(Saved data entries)
■ ■ ■
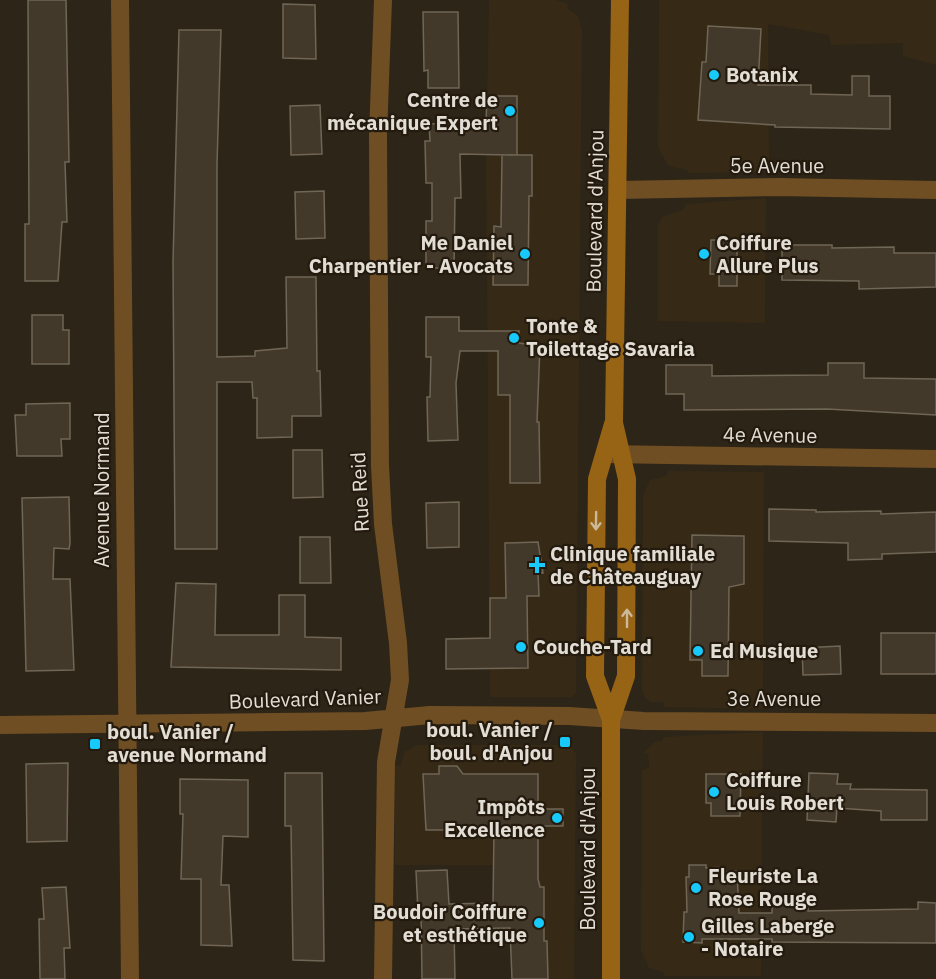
<svg xmlns="http://www.w3.org/2000/svg" width="936" height="979" viewBox="0 0 936 979" font-family="'IBM Plex Sans',sans-serif">
<style>
.built{fill:#362a16}
.building{fill:#43392b;stroke:#706656;stroke-width:1.5}
.lines{fill:none;stroke-linecap:round;stroke-linejoin:round}
.street{stroke:#6f4e24;stroke-width:18}
.secondary{stroke:#976315;stroke-width:18}
.oneway{stroke:#ccb99b}
.poi-dot{fill:#17cafb;stroke:#241b0e;stroke-width:2}
.labels{text-anchor:middle;stroke-width:4.5;stroke-linejoin:round;paint-order:stroke}
.poi-label{font-size:20px;font-weight:bold;fill:#e3ded5;stroke:#241b0e;text-anchor:start}
.street-label{font-size:20px;fill:#e3ded5;stroke:#241b0e}
</style>
<rect width="100%" height="100%" fill="#2d2517"/>
<path class="built" d="M489 0H556L568 4 567 9 578 16 582 29 576 693 572 697H490L486 154Z
M659 0H936V65L903 56V43L831 45 829 35 768 24 769 172 689 173 688 170 669 166 658 149Z
M766 198 765 323 658 321V225L662 217 683 210 686 204Z
M667 471 764 472 763 709 664 707V702H651L646 699 642 691 643 495 650 480 667 476Z
M763 732 761 976H664L663 972 649 968 641 951 642 770 649 768 648 754 644 753 654 742 662 741 663 737Z
M416 745H570L573 749 576 754 574 979H512L510 879 493 865H395V766L401 765 404 752Z"/>
<path class="building" d="M28 0H66L69 162H65L67 222H62L58 281H25V224H29Z
M283 4 315 5 316 59 283 58Z
M423 12H458L459 88H428V70L424 71Z
M708 26 761 29 758 85H811V94L852 95V76H869V96H890V129L775 127V125L698 120 702 62H706Z
M179 30H221L217 164V357L255 356V351L287 348 286 277H316L317 371H320L321 416H292V437L257 438V398H253L252 382H217V549H175L173 262Z
M487 96H517V155L460 154 461 198H455L454 268H426V221H432V183H426L425 141H430L429 124 486 122Z
M320 105 322 154 291 155 290 106Z
M502 155H532V196H529L528 285H493L494 226 501 227Z
M324 191 325 238 296 239 295 192Z
M711 240H737V286H719V274H710Z
M782 245H832V248L894 247V253H936V287L859 289V281L782 280Z
M32 315H63V330H69V364H32Z
M426 317H459V331H519V343L540 346 537 422H539L540 483H510V395H498V351H460L456 383 458 440 428 441 427 397H430L431 357H426Z
M828 363H864V378L936 379V415L827 409 684 410V394H666V365H712V376L828 375Z
M70 403V439H61L62 456H17L15 415H26V404Z
M293 450H322L323 497 293 498Z
M69 497 70 544 69 549 54 548 53 579H70L74 670 26 671 22 498Z
M459 502V547L427 548 426 503Z
M769 509 816 510V512L881 511V514L936 512V552L882 554V559L848 560V543L769 541Z
M692 535 744 536V584L729 587 728 676H702V660H690Z
M300 537H330L331 583H300Z
M538 542 543 573H538L539 596H527L528 668 446 669V639L490 638V598H506L505 543Z
M176 583 216 584 215 635H279V595H305V637L341 638V670L171 667Z
M881 633H936V674H881Z
M840 646 841 674 803 675 802 648Z
M68 763 67 841 27 842 26 764Z
M439 766H457L463 774H538V809H563V826H538V879L540 887H544V941H547L548 979H512L510 928 454 929 455 979H422L421 911 418 912 416 871 447 870 449 904 493 903 494 830H426L423 774H439Z
M285 773H322L324 961 293 960 291 826H285Z
M809 773 838 774 837 784H851L850 789 927 790V820H881V811L837 808 836 822 807 820Z
M706 774H741L740 816H711V803H706Z
M180 779 248 780V837L223 836 221 885H229L232 946 201 945V879H181L183 814H180Z
M689 865H706V868L723 867V872L737 871 739 913H772V901L808 902V911L918 909V902L936 903V943L772 942V939H702V943L683 942 684 912H687L686 877H689Z
M66 887 70 948H64L65 979H40L39 919H44L42 888Z"/>
<g class="lines">
<path class="street" d="M120 0 130 979
M383 0 378 135 380 465 383 524 398 643 400 680 386 762 383 979
M618 190 779 187 936 190
M606 454 936 459
M0 725 365 721 430 715 569 716 644 721 936 723"/>
<path class="secondary" d="M611 720 595 676 597 479 613 424
M611 979V720L626 676 627 479 614 423 620 0"/>
</g>
<defs><path id="oneway-shaft" d="M-6 0H5M1.5-3L5.5 0L1.5 3" fill="none" stroke-width="1.6" stroke-linecap="round" stroke-linejoin="round" transform="scale(1.5)"/></defs>
<g class="oneway">
<use href="#oneway-shaft" transform="translate(596 521) rotate(91)"/>
<use href="#oneway-shaft" transform="translate(627 618) rotate(-90)"/>
</g>
<g class="poi-dot">
<circle cx="714" cy="75" r="6"/>
<circle cx="510" cy="111" r="6"/>
<circle cx="525" cy="254" r="6"/>
<circle cx="704" cy="254" r="6"/>
<circle cx="514" cy="338" r="6"/>
<path d="M534 556h6v6h6v6h-6v6h-6v-6h-6v-6h6z"/>
<circle cx="521" cy="647" r="6"/>
<circle cx="698" cy="651" r="6"/>
<rect x="559" y="736" width="12" height="12" rx="3"/>
<rect x="89" y="738" width="12" height="12" rx="3"/>
<circle cx="714" cy="792" r="6"/>
<circle cx="557" cy="818" r="6"/>
<circle cx="696" cy="888" r="6"/>
<circle cx="539" cy="923" r="6"/>
<circle cx="689" cy="937" r="6"/>
</g>
<g class="labels">
<g class="poi-label">
<text x="726" y="82">Botanix</text>
<text x="498" y="107" text-anchor="end">Centre de<tspan x="498" dy="23">mécanique Expert</tspan></text>
<text x="513" y="250" text-anchor="end">Me Daniel<tspan x="513" dy="23">Charpentier - Avocats</tspan></text>
<text x="716" y="250">Coiffure<tspan x="716" dy="23">Allure Plus</tspan></text>
<text x="526" y="333">Tonte &amp;<tspan x="526" dy="23">Toilettage Savaria</tspan></text>
<text x="550" y="561">Clinique familiale<tspan x="550" dy="23">de Châteauguay</tspan></text>
<text x="533" y="654">Couche-Tard</text>
<text x="710" y="658">Ed Musique</text>
<text x="553" y="737" text-anchor="end">boul. Vanier /<tspan x="553" dy="23">boul. d'Anjou</tspan></text>
<text x="107" y="739">boul. Vanier /<tspan x="107" dy="23">avenue Normand</tspan></text>
<text x="726" y="787">Coiffure<tspan x="726" dy="23">Louis Robert</tspan></text>
<text x="545" y="814" text-anchor="end">Impôts<tspan x="545" dy="23">Excellence</tspan></text>
<text x="708" y="883">Fleuriste La<tspan x="708" dy="23">Rose Rouge</tspan></text>
<text x="527" y="919" text-anchor="end">Boudoir Coiffure<tspan x="527" dy="23">et esthétique</tspan></text>
<text x="701" y="933">Gilles Laberge<tspan x="701" dy="23">- Notaire</tspan></text>
</g>
<g class="street-label">
<text x="777" y="173">5e Avenue</text>
<text transform="translate(595 211) rotate(-89)" y="7">Boulevard d'Anjou</text>
<text transform="translate(770 435) rotate(1)" y="7">4e Avenue</text>
<text transform="translate(102 490) rotate(-90)" y="7">Avenue Normand</text>
<text transform="translate(360 492) rotate(-93)" y="7">Rue Reid</text>
<text transform="translate(305 699) rotate(-2)" y="7">Boulevard Vanier</text>
<text x="774" y="706">3e Avenue</text>
<text transform="translate(588 849) rotate(-90)" y="7">Boulevard d'Anjou</text>
</g>
</g>
</svg>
■ ■ ■
Task goal
From the data above, reproduce word for word the lines running from the line with "M283 4 315 5 316 59 283 58Z" to the line with "M70 403V439H61L62 456H17L15 415H26V404Z", ends included.

Response
M283 4 315 5 316 59 283 58Z
M423 12H458L459 88H428V70L424 71Z
M708 26 761 29 758 85H811V94L852 95V76H869V96H890V129L775 127V125L698 120 702 62H706Z
M179 30H221L217 164V357L255 356V351L287 348 286 277H316L317 371H320L321 416H292V437L257 438V398H253L252 382H217V549H175L173 262Z
M487 96H517V155L460 154 461 198H455L454 268H426V221H432V183H426L425 141H430L429 124 486 122Z
M320 105 322 154 291 155 290 106Z
M502 155H532V196H529L528 285H493L494 226 501 227Z
M324 191 325 238 296 239 295 192Z
M711 240H737V286H719V274H710Z
M782 245H832V248L894 247V253H936V287L859 289V281L782 280Z
M32 315H63V330H69V364H32Z
M426 317H459V331H519V343L540 346 537 422H539L540 483H510V395H498V351H460L456 383 458 440 428 441 427 397H430L431 357H426Z
M828 363H864V378L936 379V415L827 409 684 410V394H666V365H712V376L828 375Z
M70 403V439H61L62 456H17L15 415H26V404Z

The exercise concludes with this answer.